These instructions will assume you start in the project root directory and Sleeper has been built (see the developer guide for how to set that up).
Presently the implementation is based on Arrow. Previously it used an array list, and will work differently if that is used. See details including how to configure this in the documentation on record batch types. To change the configuration, use the administration client described in the deployment guide.
There are several cases that may occur, with different potential solutions adjusting the configuration.
This can occur when the records are small enough that when the batch buffer is full, a vector of indexes would be too long to fit in the working buffer. We need one index for each record to store its position in the sort order. For example, if each record was a single integer, the vector of indexes would be a similar length to the batch buffer.
If this doesn't fit on its own, an OutOfMemoryException will be thrown when the vector of indexes is allocated. This can be resolved by expanding the working buffer size and/or reducing the batch buffer size.
If it does fit, it can fill the working buffer enough that an Arrow record batch does not fit, causing errors described in the section below.

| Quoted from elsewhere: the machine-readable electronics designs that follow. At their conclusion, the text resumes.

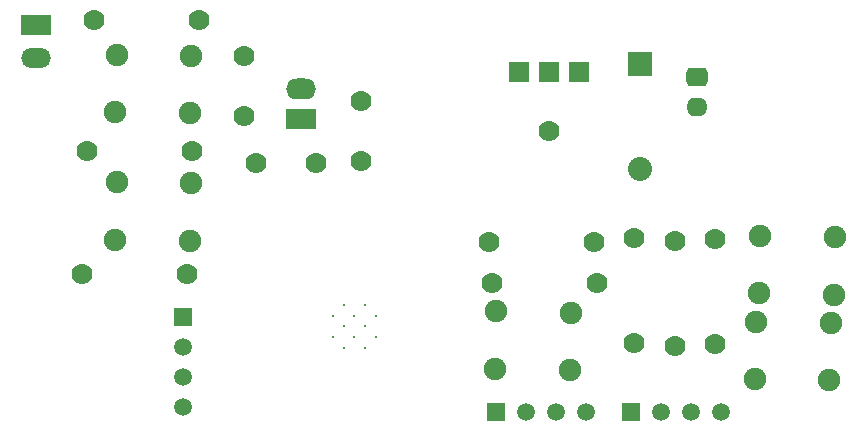
<source format=gbr>
G04*
G04 #@! TF.GenerationSoftware,Altium Limited,Altium Designer,25.0.2 (28)*
G04*
G04 Layer_Color=255*
%FSLAX44Y44*%
%MOMM*%
G71*
G04*
G04 #@! TF.SameCoordinates,D42C59B9-CDD2-46E9-AE24-7A473A00D307*
G04*
G04*
G04 #@! TF.FilePolarity,Positive*
G04*
G01*
G75*
%ADD50C,0.3000*%
%ADD51C,1.7780*%
%ADD52R,1.7780X1.7780*%
%ADD53C,1.9050*%
%ADD54R,1.5000X1.5000*%
%ADD55C,1.5000*%
%ADD56R,1.5000X1.5000*%
G04:AMPARAMS|DCode=57|XSize=1.6mm|YSize=1.8mm|CornerRadius=0.4mm|HoleSize=0mm|Usage=FLASHONLY|Rotation=270.000|XOffset=0mm|YOffset=0mm|HoleType=Round|Shape=RoundedRectangle|*
%AMROUNDEDRECTD57*
21,1,1.6000,1.0000,0,0,270.0*
21,1,0.8000,1.8000,0,0,270.0*
1,1,0.8000,-0.5000,-0.4000*
1,1,0.8000,-0.5000,0.4000*
1,1,0.8000,0.5000,0.4000*
1,1,0.8000,0.5000,-0.4000*
%
%ADD57ROUNDEDRECTD57*%
%ADD58O,1.8000X1.6000*%
%ADD59R,2.0320X2.0320*%
%ADD60C,2.0320*%
%ADD61O,2.5400X1.7780*%
%ADD62R,2.5400X1.7780*%
%ADD63O,2.5400X1.6510*%
%ADD64R,2.5400X1.6510*%
D50*
X892525Y540450D02*
D03*
X874175D02*
D03*
X901700Y549625D02*
D03*
X883350D02*
D03*
X865000D02*
D03*
X892525Y558800D02*
D03*
X874175D02*
D03*
X901700Y567975D02*
D03*
X883350D02*
D03*
X865000D02*
D03*
X892525Y577150D02*
D03*
X874175D02*
D03*
D51*
X1047750Y723900D02*
D03*
X999490Y595630D02*
D03*
X1088390D02*
D03*
X652780Y603250D02*
D03*
X741680D02*
D03*
X656590Y707390D02*
D03*
X745490D02*
D03*
X1154430Y631190D02*
D03*
Y542290D02*
D03*
X1085850Y629920D02*
D03*
X996950D02*
D03*
X889000Y749300D02*
D03*
Y698500D02*
D03*
X850900Y697230D02*
D03*
X800100D02*
D03*
X789940Y736600D02*
D03*
Y787400D02*
D03*
X1188720Y543560D02*
D03*
Y632460D02*
D03*
X1120140Y544830D02*
D03*
Y633730D02*
D03*
X662940Y817880D02*
D03*
X751840D02*
D03*
D52*
X1073150Y773900D02*
D03*
X1047750D02*
D03*
X1022350D02*
D03*
D53*
X681990Y788670D02*
D03*
X744220Y739140D02*
D03*
X744982Y787908D02*
D03*
X680466Y740156D02*
D03*
X1065530Y521970D02*
D03*
X1003300Y571500D02*
D03*
X1002538Y522732D02*
D03*
X1067054Y570484D02*
D03*
X681990Y680720D02*
D03*
X744220Y631190D02*
D03*
X744982Y679958D02*
D03*
X680466Y632206D02*
D03*
X1227074Y635254D02*
D03*
X1289304Y585724D02*
D03*
X1290066Y634492D02*
D03*
X1225550Y586740D02*
D03*
X1285240Y513080D02*
D03*
X1223010Y562610D02*
D03*
X1222248Y513842D02*
D03*
X1286764Y561594D02*
D03*
D54*
X737870Y566420D02*
D03*
D55*
Y541020D02*
D03*
Y515620D02*
D03*
Y490220D02*
D03*
X1028700Y486410D02*
D03*
X1054100D02*
D03*
X1079500D02*
D03*
X1143000D02*
D03*
X1168400D02*
D03*
X1193800D02*
D03*
D56*
X1003300D02*
D03*
X1117600D02*
D03*
D57*
X1173480Y769620D02*
D03*
D58*
Y744220D02*
D03*
D59*
X1125220Y781050D02*
D03*
D60*
Y692150D02*
D03*
D61*
X838200Y759460D02*
D03*
D62*
Y734060D02*
D03*
D63*
X613410Y786130D02*
D03*
D64*
Y814070D02*
D03*
M02*

</source>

The size of an Arrow record batch is configured as a number of records, but this needs to fit in the working buffer, which is configured as a number of bytes. If these don't relate as expected, this could cause a failure at any time memory is allocated on the working buffer, either when writing or reading a local file. In both cases we hold one Arrow record batch at a time in the working buffer.
When writing a local file, the Arrow record batch needs to fit alongside the vector of indexes for the sort order. An exception can be thrown either when we allocate the record batch, or when we copy record data into the record batch. The exception thrown is likely to be an OutOfMemoryException.

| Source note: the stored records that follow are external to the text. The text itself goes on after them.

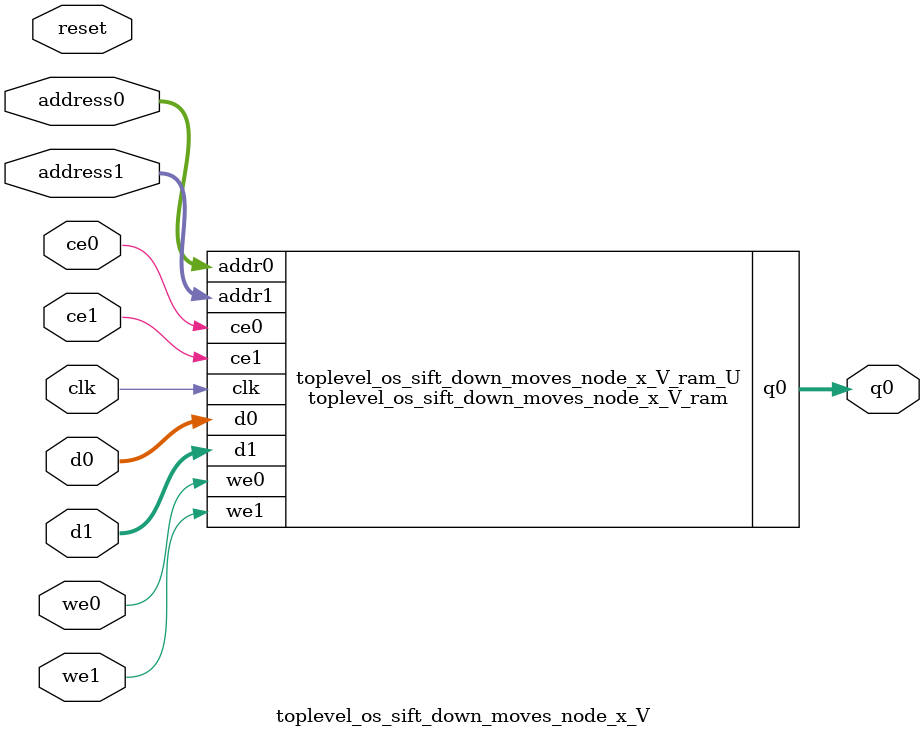
<source format=v>
`timescale 1 ns / 1 ps
module toplevel_os_sift_down_moves_node_x_V_ram (addr0, ce0, d0, we0, q0, addr1, ce1, d1, we1,  clk);

parameter DWIDTH = 9;
parameter AWIDTH = 4;
parameter MEM_SIZE = 16;

input[AWIDTH-1:0] addr0;
input ce0;
input[DWIDTH-1:0] d0;
input we0;
output reg[DWIDTH-1:0] q0;
input[AWIDTH-1:0] addr1;
input ce1;
input[DWIDTH-1:0] d1;
input we1;
input clk;

reg [DWIDTH-1:0] ram[0:MEM_SIZE-1];




always @(posedge clk)  
begin 
    if (ce0) begin
        if (we0) 
            ram[addr0] <= d0; 
        q0 <= ram[addr0];
    end
end


always @(posedge clk)  
begin 
    if (ce1) begin
        if (we1) 
            ram[addr1] <= d1; 
    end
end


endmodule

`timescale 1 ns / 1 ps
module toplevel_os_sift_down_moves_node_x_V(
    reset,
    clk,
    address0,
    ce0,
    we0,
    d0,
    q0,
    address1,
    ce1,
    we1,
    d1);

parameter DataWidth = 32'd9;
parameter AddressRange = 32'd16;
parameter AddressWidth = 32'd4;
input reset;
input clk;
input[AddressWidth - 1:0] address0;
input ce0;
input we0;
input[DataWidth - 1:0] d0;
output[DataWidth - 1:0] q0;
input[AddressWidth - 1:0] address1;
input ce1;
input we1;
input[DataWidth - 1:0] d1;



toplevel_os_sift_down_moves_node_x_V_ram toplevel_os_sift_down_moves_node_x_V_ram_U(
    .clk( clk ),
    .addr0( address0 ),
    .ce0( ce0 ),
    .we0( we0 ),
    .d0( d0 ),
    .q0( q0 ),
    .addr1( address1 ),
    .ce1( ce1 ),
    .we1( we1 ),
    .d1( d1 ));

endmodule


</source>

When reading a local file, Arrow requires some extra memory for the file's metadata. This is also held in the working buffer. Any exception would come from Arrow. This is unlikely as a file would need to have been written first.
This can be resolved by increasing the size of the working buffer, or reducing the number of records to write to a local file at once. It's also possible that this failure can be caused by a large vector of indexes, which could be resolved by reducing the batch buffer size, also see the section above.
This would occur if a single record is very large. An error is thrown when the record is written. This can be resolved by expanding the batch buffer size. Alternatively, it may be possible to break the records into more manageable chunks.
If standard ingest tasks fail with an out of memory error ("Exception in thread main java.lang.OutOfMemoryError: Java heap space") then this is likely due to the tasks not being able to store the specified number of records in memory. Try reducing the number of records that will be held in memory. When reducing this parameter it is a good idea to also reduce the number of records held on the local disk.
If you create an instance and destroy it then some remnants of the previous instance will still be present. Usually this should be log groups containing logs of the previous instance.
The CDK deployment process can also be configured to not delete the buckets for the tables, or the bucket for the
results of queries. This is set in the sleeper.retain.infra.after.destroy
instance property. It may also be because
the cdk destroy
command partially failed due to there being some tasks running on ECS or EMR clusters. In this case
the cluster cannot be destroyed until the tasks are completed or terminated.
If there are some remnants present, then attempting to deploy Sleeper again with the same instance id will fail as it will complain that some resources it needs to create already exist.
If you want to recreate an instance with the same instance id as one that was previously deleted, then check that all resources with a name containing that instance id have been deleted.